With respect to the Church as a whole, Meyers once told a book-signing audience that "to put it in the language of 12-step programs, we need to do an intervention on ourselves". He contends that high divorce rates in the "Bible Belt" states of Tennessee, Arkansas, Alabama and Oklahoma are linked to "fairy-tale conceptions of marriage" within fundamentalist Protestant denominations in that "they have that whole dogma of 'This is right, this is wrong' and nothing in between. They don't have the mental dexterity to make the adjustments to a less-than-perfect marriage".

Two of Meyers' former seminary professors responded to the 2009 publication of Saving Jesus from the Church. The first, the former Dean of the Seminary Dr Joe R. Jones, wrote a "decidedly personal and theological" post on his personal blog about Meyers, admitting in the conclusion its "ad hominem" nature and that they must not ever have connected theologically even though he had been invited to preach in Meyers' church in 2002. He lamented Meyers' work, speculating that it might be driven subconsciously by reaction against a fundamentalist upbringing, which led him out of theological agreement with Jones' lectures and systematic theology ("There being no real evidence that Robin ever did hear my lectures or read the Grammar") and contrasted their supposed preferred theological sources by name, albeit without noting those referenced in the book's citations. The second former seminary professor, the late Dr. Fred Craddock, emeritus professor at Emory University, was cited by Meyers as his primary mentor and is quoted and thanked in the book. Craddock endorsed Meyer's writing with the words "The time is right for this book and this book is right for the time." Meyer's book was also endorsed by church scholar Diana Butler Bass and Archbishop Desmond Tutu who wrote the following:

Every once in a while, a book comes along that changes everything. This is the book. It is scholarly, pastoral, prophetic, and eloquent—all in equal measure. Robin Meyers has spoken truth to power, and the church he loves will never be the same.

=== Politics, Peace and the Environment ===

Shortly after George W. Bush was re-elected as US president in November 2004, Meyers became known via the Internet for an anti-war speech he delivered at an Oklahoma University peace rally at which he told the crowd: "This country is bankrupt. The war is morally bankrupt. The claim of this administration to be Christian is bankrupt".

The Bush re-election has been cited as a defining moment in motivating authors such as Meyers to articulate approaches to faith that differ from those of the Religious Right. In this respect Meyers has been read or reviewed alongside writers including Jim Wallis, Rabbi Michael Lerner, Bill Press, Linda Seger, Randall Balmer, Brian McLaren, Peter Laarman, former U.S. president Jimmy Carter, David L. Holmes, Jan G. Linn, Sister Joan Chittister, the Rev. James Forbes Jr., Gregory A. Boyd, Kathleen Kennedy Townsend, David Kuo and Dan Wakefield.

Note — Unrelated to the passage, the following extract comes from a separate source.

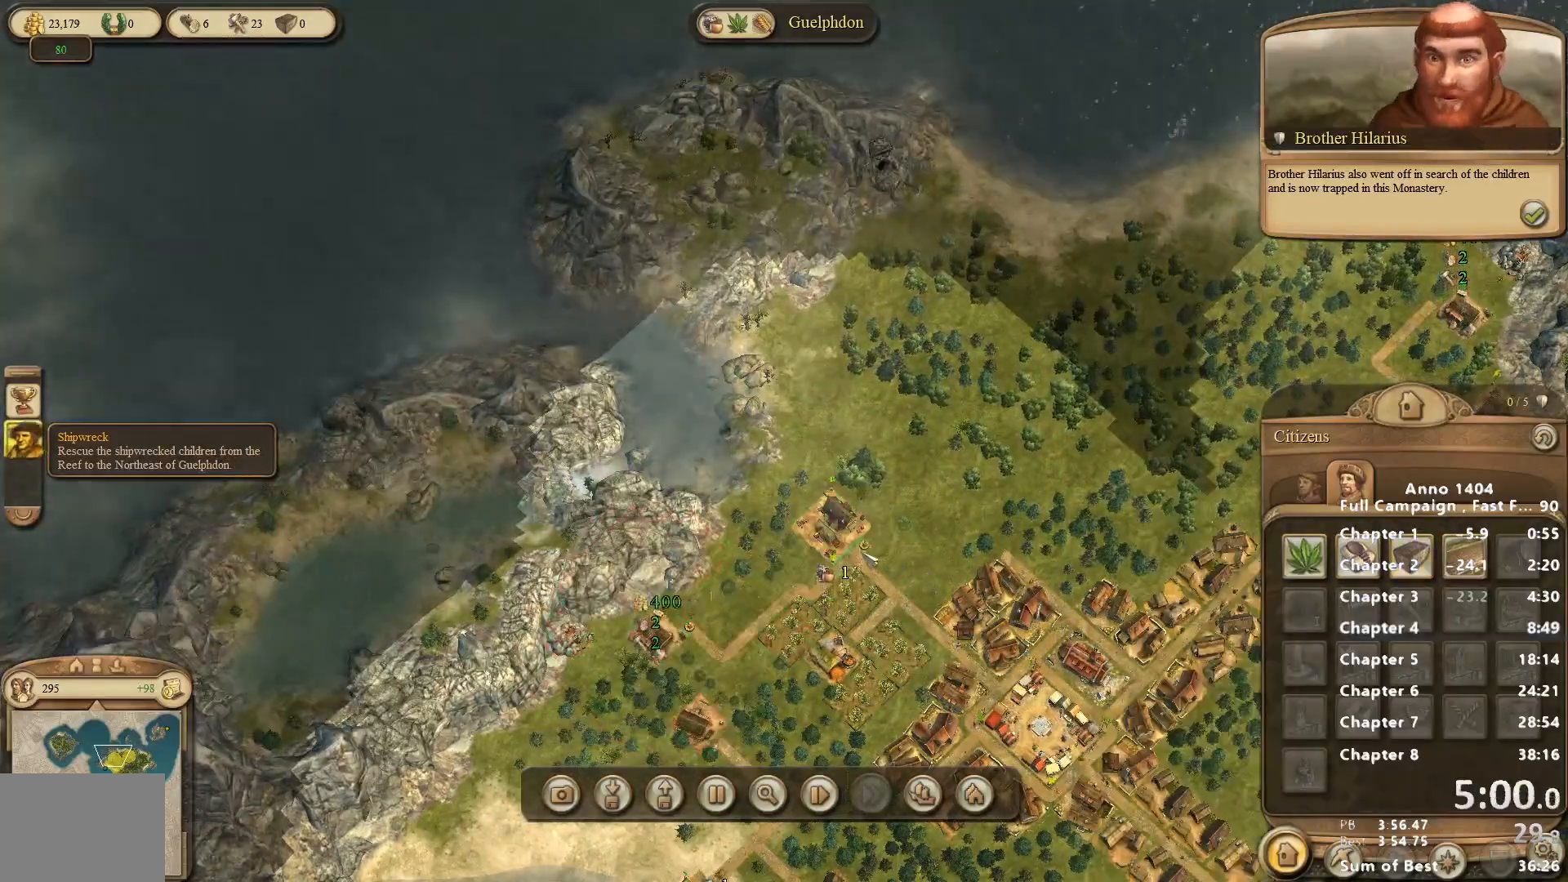
{"keys": [], "mouse": ["right"], "events": [[250, "mouse_left", "down"], [300, "mouse_left", "up"], [483, "mouse_right", "down"]]}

Meyers' support of environmental issues has been seen as part of a wider movement within American Christianity that now includes some members of the traditionally-conservative evangelical branch of the church.

== Books ==
- With Ears to Hear: Preaching as Self-Persuasion (Pilgrim Press, 1993); (Wipf & Stock Pub, 2007); ISBN 978-1556356308.
- Morning Sun on a White Piano: Simple Pleasures and the Sacramental Life (Doubleday, 1998); (Galilee Trade; Reprint edition 2000); ISBN 978-0385498692.
- The Virtue in the Vice: Finding Seven Lively Virtues in the Seven Deadly Sins (HCI, 2004); ISBN 978-0757302213.
- Why the Christian Right is Wrong: A Minister's Manifesto for Taking Back Your Faith, Your Flag, and Your Future (Jossey Bass, 2006); ISBN 978-0470184639.
- Saving Jesus From The Church: How To Stop Worshiping Christ and Start Following Jesus (Harper One, 2009); ISBN 978-0061568220.
- The Underground Church: Reclaiming the Subversive Way of Jesus (Jossey Bass, 2012); ISBN 978-1118061596.
- Spiritual Defiance: Building a Beloved Community of Resistance (Yale University Press, 2015); I ISBN 978-0300203523.
- "Saving God from Religion: A Minister's Search for Faith in a Skeptical Age" (Convergent Penguin Random House, 2020); ISBN 978-1984822512.